An anti-diarrhoeal drug (or anti-diarrheal drug in American English) is any medication which provides symptomatic relief for diarrhoea.

Types
 Electrolyte solutions, while not true antidiarrhoeals, are used to replace lost fluids and salts in acute cases.
 Bulking agents like methylcellulose, guar gum or plant fibre (bran, sterculia, isabgol, etc.) are used for diarrhoea in functional bowel disease and to control ileostomy output.
 Absorbents absorb toxic substances that cause infective diarrhoea, methylcellulose is an absorbent.
 Anti-inflammatory compounds such as bismuth subsalicylate.
 Anticholinergics reduce intestinal movement and are effective against both diarrhoea and accompanying cramping.

WORK REQUEST |
Quote the anti-diarrheal drug text from "Absorbents absorb toxic" up to and including "and accompanying cramping.".

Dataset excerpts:
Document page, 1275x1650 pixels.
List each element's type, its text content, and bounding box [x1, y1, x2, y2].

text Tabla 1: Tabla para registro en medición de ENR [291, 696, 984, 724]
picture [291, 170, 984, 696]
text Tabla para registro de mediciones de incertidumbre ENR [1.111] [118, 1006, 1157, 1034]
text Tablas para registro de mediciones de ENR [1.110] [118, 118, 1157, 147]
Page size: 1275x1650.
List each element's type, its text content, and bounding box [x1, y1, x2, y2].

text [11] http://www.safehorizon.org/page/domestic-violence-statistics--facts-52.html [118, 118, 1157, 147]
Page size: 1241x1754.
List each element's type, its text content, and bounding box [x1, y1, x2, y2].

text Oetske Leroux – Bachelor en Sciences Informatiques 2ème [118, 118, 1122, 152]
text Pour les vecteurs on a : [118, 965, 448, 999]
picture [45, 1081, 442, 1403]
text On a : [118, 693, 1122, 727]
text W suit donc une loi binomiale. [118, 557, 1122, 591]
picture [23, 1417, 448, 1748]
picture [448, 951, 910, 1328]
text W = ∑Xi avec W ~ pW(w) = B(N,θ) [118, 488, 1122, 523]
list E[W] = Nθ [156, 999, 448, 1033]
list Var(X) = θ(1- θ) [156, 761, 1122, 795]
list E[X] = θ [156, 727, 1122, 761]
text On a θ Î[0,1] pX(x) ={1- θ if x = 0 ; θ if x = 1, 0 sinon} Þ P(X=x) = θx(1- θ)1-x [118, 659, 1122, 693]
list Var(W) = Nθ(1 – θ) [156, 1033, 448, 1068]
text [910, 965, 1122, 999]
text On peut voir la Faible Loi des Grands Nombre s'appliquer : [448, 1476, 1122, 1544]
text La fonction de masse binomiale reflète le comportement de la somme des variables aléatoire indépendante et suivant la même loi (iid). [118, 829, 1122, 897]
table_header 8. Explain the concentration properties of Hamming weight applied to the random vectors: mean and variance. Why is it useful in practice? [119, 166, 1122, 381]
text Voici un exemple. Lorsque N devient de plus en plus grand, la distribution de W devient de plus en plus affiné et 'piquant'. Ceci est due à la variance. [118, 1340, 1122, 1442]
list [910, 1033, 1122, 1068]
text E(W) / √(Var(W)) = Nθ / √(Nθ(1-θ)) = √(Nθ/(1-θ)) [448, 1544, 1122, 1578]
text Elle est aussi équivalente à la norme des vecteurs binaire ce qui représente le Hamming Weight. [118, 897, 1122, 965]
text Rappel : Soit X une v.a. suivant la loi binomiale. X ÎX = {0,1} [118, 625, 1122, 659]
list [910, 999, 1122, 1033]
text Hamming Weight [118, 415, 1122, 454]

SOLUTION |
Absorbents absorb toxic substances that cause infective diarrhoea, methylcellulose is an absorbent.
 Anti-inflammatory compounds such as bismuth subsalicylate.
 Anticholinergics reduce intestinal movement and are effective against both diarrhoea and accompanying cramping.